Print out the data below in full, exactly as written.
☆ ☆ ☆ ☆
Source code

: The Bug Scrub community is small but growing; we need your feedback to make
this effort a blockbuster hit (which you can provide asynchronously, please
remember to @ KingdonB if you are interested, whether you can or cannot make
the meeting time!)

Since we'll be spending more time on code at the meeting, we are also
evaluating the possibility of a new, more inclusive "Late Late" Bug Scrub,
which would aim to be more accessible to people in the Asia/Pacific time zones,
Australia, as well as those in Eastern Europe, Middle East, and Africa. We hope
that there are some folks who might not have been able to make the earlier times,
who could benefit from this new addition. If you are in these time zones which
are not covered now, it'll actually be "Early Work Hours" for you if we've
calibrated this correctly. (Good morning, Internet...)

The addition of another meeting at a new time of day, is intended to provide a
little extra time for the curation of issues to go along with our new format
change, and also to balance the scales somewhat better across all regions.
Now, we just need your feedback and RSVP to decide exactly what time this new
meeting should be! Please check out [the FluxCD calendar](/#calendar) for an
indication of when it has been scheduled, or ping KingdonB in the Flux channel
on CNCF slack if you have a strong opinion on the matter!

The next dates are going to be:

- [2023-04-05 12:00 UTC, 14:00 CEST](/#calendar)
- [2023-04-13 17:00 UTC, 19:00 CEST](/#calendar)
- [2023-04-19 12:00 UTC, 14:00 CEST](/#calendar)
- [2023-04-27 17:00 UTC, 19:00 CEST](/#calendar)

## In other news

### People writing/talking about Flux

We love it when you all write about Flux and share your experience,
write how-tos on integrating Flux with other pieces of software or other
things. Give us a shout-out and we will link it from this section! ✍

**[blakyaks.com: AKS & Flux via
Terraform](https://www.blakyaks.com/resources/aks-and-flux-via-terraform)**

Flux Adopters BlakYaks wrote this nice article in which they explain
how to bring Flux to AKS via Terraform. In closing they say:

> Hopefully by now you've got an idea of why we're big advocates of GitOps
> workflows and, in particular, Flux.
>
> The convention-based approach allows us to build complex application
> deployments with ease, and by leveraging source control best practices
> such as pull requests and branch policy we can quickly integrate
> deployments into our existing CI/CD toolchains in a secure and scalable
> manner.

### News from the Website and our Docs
☆ ☆ ☆ ☆
Expected answer:
Source code

: The Bug Scrub community is small but growing; we need your feedback to make
this effort a blockbuster hit (which you can provide asynchronously, please
remember to @ KingdonB if you are interested, whether you can or cannot make
the meeting time!)

Since we'll be spending more time on code at the meeting, we are also
evaluating the possibility of a new, more inclusive "Late Late" Bug Scrub,
which would aim to be more accessible to people in the Asia/Pacific time zones,
Australia, as well as those in Eastern Europe, Middle East, and Africa. We hope
that there are some folks who might not have been able to make the earlier times,
who could benefit from this new addition. If you are in these time zones which
are not covered now, it'll actually be "Early Work Hours" for you if we've
calibrated this correctly. (Good morning, Internet...)

The addition of another meeting at a new time of day, is intended to provide a
little extra time for the curation of issues to go along with our new format
change, and also to balance the scales somewhat better across all regions.
Now, we just need your feedback and RSVP to decide exactly what time this new
meeting should be! Please check out [the FluxCD calendar](/#calendar) for an
indication of when it has been scheduled, or ping KingdonB in the Flux channel
on CNCF slack if you have a strong opinion on the matter!

The next dates are going to be:

- [2023-04-05 12:00 UTC, 14:00 CEST](/#calendar)
- [2023-04-13 17:00 UTC, 19:00 CEST](/#calendar)
- [2023-04-19 12:00 UTC, 14:00 CEST](/#calendar)
- [2023-04-27 17:00 UTC, 19:00 CEST](/#calendar)

## In other news

### People writing/talking about Flux

We love it when you all write about Flux and share your experience,
write how-tos on integrating Flux with other pieces of software or other
things. Give us a shout-out and we will link it from this section! ✍

**[blakyaks.com: AKS & Flux via
Terraform](https://www.blakyaks.com/resources/aks-and-flux-via-terraform)**

Flux Adopters BlakYaks wrote this nice article in which they explain
how to bring Flux to AKS via Terraform. In closing they say:

> Hopefully by now you've got an idea of why we're big advocates of GitOps
> workflows and, in particular, Flux.
>
> The convention-based approach allows us to build complex application
> deployments with ease, and by leveraging source control best practices
> such as pull requests and branch policy we can quickly integrate
> deployments into our existing CI/CD toolchains in a secure and scalable
> manner.

### News from the Website and our Docs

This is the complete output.